If it feels like Pulse has been writing about consent and confidentiality fears related to the Summary Care Record forever, then that’s because in IT terms we have been.

Back in 2007, when the rollout began, Twitter was a largely unknown microblogging service and the very first iPhone was yet to hit the shops. Technological innovation moves at a more stately pace when it’s the NHS is doing it.

That year, Pulse ran a ‘Common Sense on IT’ campaign which highlighted a series of concerns over the consent and confidentiality safeguards in the new system.

GPs wanted patients to have to give explicit rather than merely implied consent before records were created. Plans to use data within the records for research purposes without explicit consent had Catholic and Muslim leaders up in arms, because they feared the research could be purposes contrary to their faiths, such as abortion or stem cell research.

We revealed that celebrities, politicians and other patients whose information is regarded as sensitive would be exempted from the automatic creation of a Summary Care Record, raising questions about the system’s security. And we reported that patients who did not initially choose to opt out of the Summary Care Record would be unable to have their records subsequently deleted.           

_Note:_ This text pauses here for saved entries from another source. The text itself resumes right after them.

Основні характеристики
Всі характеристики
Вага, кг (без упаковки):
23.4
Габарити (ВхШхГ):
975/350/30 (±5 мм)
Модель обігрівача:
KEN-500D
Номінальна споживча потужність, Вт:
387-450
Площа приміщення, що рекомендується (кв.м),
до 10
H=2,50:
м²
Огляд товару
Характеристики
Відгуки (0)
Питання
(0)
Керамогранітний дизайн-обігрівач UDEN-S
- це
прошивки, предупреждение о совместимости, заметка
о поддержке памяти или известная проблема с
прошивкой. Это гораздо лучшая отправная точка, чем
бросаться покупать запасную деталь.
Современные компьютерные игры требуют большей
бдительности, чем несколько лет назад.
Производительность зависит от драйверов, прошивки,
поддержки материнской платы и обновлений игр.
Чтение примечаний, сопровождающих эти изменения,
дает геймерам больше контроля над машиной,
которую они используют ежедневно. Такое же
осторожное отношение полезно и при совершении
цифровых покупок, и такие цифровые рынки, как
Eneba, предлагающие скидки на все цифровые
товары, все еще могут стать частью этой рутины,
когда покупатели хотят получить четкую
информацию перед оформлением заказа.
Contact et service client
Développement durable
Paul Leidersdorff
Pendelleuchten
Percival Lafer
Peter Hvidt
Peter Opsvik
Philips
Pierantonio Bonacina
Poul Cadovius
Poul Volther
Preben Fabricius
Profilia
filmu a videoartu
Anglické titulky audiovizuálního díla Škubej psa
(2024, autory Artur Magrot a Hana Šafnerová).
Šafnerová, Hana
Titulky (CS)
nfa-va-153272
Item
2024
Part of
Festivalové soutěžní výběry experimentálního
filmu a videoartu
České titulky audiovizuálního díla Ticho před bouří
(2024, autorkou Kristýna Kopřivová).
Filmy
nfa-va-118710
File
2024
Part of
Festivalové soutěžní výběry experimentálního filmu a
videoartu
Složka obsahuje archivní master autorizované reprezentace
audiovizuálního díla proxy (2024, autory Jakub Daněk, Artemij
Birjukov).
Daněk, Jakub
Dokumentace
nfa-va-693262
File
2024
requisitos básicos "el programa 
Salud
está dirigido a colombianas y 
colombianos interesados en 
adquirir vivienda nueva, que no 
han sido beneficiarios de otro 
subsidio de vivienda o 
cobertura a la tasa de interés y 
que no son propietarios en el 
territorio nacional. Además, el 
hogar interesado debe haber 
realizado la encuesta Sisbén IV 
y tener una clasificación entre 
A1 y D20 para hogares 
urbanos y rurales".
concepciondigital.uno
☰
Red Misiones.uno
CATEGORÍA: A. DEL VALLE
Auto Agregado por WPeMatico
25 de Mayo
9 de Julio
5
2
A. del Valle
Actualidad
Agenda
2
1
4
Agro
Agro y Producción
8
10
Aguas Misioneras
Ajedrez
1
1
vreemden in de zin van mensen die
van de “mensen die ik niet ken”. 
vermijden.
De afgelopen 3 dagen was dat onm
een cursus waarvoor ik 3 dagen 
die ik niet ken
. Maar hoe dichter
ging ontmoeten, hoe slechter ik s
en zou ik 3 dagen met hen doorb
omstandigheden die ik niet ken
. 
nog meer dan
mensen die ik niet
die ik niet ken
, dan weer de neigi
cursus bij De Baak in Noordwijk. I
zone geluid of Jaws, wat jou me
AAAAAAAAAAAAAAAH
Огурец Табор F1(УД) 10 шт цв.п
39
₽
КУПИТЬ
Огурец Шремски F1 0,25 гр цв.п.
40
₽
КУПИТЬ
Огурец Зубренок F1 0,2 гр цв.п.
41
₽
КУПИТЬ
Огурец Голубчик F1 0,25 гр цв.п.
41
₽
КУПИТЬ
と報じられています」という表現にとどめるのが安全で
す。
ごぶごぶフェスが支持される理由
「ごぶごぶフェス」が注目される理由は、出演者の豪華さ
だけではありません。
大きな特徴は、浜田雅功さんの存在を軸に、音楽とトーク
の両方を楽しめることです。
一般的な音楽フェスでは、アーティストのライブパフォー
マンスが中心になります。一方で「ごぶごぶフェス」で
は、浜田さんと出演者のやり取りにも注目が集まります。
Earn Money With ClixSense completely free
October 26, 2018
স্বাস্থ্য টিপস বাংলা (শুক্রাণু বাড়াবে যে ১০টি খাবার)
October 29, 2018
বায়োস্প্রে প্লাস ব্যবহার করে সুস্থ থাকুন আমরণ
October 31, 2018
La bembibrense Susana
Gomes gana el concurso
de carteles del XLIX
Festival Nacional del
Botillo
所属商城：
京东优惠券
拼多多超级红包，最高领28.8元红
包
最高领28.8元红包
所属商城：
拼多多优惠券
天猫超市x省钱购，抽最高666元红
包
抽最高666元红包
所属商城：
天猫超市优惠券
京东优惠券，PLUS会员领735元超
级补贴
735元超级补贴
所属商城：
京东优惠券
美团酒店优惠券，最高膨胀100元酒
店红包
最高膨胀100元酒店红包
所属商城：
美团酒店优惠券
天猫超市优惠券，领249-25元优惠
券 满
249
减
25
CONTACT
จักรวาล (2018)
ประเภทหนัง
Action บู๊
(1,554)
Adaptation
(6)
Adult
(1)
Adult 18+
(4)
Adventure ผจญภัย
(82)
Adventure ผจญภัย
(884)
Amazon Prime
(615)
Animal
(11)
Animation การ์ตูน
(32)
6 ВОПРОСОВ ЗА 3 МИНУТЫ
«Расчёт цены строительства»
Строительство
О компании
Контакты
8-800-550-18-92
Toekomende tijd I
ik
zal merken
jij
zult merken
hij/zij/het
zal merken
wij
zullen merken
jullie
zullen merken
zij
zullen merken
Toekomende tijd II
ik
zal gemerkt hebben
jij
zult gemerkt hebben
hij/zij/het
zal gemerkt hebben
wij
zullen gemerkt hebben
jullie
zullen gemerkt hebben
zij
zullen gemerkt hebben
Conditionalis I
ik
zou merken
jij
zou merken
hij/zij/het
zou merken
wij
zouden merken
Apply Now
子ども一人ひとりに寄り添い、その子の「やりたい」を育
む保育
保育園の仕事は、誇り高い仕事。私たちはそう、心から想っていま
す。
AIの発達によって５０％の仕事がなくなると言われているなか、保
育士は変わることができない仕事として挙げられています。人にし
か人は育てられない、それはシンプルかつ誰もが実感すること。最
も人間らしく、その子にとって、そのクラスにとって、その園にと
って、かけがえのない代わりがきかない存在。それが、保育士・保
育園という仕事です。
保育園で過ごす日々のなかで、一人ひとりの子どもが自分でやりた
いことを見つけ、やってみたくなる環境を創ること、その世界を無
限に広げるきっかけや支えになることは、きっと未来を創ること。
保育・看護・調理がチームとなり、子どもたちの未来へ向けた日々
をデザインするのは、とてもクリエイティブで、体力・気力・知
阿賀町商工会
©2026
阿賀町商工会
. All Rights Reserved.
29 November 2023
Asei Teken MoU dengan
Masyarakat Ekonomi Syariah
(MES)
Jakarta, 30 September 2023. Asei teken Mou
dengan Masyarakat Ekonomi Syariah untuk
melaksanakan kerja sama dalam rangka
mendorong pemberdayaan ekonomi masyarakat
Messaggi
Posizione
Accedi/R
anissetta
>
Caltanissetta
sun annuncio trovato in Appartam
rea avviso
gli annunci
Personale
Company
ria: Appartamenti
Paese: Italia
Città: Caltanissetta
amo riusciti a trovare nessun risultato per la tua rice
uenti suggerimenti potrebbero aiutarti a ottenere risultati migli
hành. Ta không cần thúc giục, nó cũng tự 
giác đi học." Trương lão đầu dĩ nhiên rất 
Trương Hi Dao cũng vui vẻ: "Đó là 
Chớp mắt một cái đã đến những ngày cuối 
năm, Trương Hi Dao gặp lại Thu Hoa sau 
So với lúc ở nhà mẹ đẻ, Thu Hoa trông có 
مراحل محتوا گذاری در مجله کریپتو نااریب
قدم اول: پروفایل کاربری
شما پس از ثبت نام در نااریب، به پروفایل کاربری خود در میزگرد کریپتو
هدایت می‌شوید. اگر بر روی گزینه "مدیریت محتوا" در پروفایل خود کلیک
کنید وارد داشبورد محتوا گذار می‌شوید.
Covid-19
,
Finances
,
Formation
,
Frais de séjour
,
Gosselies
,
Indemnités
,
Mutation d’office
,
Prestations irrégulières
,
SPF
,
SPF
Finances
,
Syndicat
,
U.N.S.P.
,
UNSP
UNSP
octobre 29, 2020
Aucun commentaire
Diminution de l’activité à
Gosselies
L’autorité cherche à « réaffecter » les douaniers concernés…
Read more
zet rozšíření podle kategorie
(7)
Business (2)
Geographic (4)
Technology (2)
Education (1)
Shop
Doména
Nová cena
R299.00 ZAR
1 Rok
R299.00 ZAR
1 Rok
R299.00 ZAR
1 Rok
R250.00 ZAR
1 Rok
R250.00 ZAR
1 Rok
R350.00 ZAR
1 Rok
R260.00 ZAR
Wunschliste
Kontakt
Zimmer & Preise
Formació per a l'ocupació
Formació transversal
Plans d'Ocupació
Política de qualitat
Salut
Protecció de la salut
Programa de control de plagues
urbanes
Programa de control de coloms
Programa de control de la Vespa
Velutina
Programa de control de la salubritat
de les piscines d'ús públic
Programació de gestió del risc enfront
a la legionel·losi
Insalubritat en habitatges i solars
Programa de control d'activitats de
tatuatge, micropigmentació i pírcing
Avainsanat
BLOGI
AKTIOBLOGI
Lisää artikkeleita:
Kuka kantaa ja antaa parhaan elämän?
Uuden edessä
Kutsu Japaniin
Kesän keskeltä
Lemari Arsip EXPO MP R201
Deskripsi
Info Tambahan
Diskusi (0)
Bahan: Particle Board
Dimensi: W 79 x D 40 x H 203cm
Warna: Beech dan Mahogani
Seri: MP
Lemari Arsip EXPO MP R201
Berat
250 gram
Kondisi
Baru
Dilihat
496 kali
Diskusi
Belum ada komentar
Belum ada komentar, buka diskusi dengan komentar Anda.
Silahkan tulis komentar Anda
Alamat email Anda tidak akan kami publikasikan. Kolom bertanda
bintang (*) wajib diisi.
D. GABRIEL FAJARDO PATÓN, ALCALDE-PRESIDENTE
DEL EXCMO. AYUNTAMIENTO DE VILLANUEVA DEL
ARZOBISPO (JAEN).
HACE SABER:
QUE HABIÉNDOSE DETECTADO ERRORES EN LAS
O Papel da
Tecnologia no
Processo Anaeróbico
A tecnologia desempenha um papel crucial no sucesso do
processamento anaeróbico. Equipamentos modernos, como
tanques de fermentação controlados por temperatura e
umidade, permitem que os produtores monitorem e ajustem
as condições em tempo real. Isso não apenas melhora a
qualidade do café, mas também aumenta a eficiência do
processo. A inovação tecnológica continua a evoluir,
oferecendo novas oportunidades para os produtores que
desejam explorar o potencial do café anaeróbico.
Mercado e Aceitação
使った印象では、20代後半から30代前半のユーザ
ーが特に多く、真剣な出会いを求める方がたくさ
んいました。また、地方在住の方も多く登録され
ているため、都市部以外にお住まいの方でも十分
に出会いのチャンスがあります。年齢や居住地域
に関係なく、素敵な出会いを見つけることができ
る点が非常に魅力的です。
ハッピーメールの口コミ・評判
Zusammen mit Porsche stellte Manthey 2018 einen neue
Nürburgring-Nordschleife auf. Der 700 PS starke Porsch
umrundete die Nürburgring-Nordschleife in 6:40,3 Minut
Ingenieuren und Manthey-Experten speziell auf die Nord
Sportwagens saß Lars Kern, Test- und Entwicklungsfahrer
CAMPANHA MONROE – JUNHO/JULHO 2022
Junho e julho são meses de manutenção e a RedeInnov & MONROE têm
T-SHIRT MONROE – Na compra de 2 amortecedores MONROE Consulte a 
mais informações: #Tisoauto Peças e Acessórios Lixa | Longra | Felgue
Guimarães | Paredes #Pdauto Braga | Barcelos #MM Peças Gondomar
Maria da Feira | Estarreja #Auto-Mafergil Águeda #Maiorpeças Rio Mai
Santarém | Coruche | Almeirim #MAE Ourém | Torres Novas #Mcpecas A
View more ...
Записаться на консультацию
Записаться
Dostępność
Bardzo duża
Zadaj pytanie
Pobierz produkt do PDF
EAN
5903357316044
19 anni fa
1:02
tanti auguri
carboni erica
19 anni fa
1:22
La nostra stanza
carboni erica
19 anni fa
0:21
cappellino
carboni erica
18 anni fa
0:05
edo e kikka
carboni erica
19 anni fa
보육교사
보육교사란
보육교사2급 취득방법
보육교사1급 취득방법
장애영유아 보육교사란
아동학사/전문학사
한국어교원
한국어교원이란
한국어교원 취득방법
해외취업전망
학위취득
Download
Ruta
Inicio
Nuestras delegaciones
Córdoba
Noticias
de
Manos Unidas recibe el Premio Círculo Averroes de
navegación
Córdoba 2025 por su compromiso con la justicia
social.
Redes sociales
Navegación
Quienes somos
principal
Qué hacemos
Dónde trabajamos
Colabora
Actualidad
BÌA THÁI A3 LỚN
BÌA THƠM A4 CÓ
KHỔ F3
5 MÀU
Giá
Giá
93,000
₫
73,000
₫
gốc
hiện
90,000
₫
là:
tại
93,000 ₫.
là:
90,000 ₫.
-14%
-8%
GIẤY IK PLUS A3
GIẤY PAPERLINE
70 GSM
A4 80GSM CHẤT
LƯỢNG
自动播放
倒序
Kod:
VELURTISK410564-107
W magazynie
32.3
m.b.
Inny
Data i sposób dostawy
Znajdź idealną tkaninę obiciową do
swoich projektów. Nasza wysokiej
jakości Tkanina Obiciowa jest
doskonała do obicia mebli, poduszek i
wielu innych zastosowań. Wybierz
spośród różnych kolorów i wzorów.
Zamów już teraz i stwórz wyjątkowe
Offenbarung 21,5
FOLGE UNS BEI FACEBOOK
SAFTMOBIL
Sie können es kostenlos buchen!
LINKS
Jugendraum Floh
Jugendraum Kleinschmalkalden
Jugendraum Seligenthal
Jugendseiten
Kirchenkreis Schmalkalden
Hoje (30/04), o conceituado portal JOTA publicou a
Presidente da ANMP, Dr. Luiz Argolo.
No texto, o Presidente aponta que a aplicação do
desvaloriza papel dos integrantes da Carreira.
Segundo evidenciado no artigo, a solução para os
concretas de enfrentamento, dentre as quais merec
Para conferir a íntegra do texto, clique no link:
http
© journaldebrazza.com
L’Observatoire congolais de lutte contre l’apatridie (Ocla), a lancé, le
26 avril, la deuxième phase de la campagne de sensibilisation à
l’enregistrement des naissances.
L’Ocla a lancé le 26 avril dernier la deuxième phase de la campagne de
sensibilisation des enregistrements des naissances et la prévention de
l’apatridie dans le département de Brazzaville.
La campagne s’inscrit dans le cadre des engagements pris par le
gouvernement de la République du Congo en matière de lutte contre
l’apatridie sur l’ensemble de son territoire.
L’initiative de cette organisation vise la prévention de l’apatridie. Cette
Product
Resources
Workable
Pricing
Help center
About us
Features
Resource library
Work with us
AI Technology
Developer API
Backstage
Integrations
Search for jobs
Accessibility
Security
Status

At the time, it felt as though the stories, while interesting and concerning, were somewhat theoretical. The Summary Care Record’s deployment to date had been patchy and it was far from certain it would continue. In the meantime, fewer than 1% of patients had bothered to opt out. (Now, with nearly 22 million records created and more than 41 million patients contacted, the figure stands at 1.34%).

But the news today that 4,201 patients had Summary Care Records created without them giving even implied consent – and that they will not be able to have them deleted – reignites the whole debate. Suddenly ‘what if’ scenarios have become reality.

There remain a series of questions about the incident, questions which the Department of Health has so far declined to answer. Where did the incident take place? Who was the supplier involved? And most crucially of all, have the patients affected even been informed?

There is also a real question over why the DH has decided that the records cannot be deleted. Although we reported in April 2009 that patients would not be able to delete Summary Care Records once created in order to maintain the audit trail, the next month, following a meeting with the Information Commissioner, Connecting for Health said that patients would now be able to have their record deleted on request, so long as it had not already been accessed as part of someone’s care. According to the official Summary Care Records website this appears to still be the case. (GP campaigner Dr Neil Bhatia has published a ‘deletions process’ document dating from 2010 here).

To date the rows over consent, confidentiality and security have done little to derail the Summary Care Record. Millions of patients have had records created, there has been some tentative evidence that out-of-hours prescribing and end-of-life care may have improved as a result and though painfully slow, the rollout has continued largely under the radar.

But now that hypothetical problems have become, for at least a few thousand patients, a reality, that may change.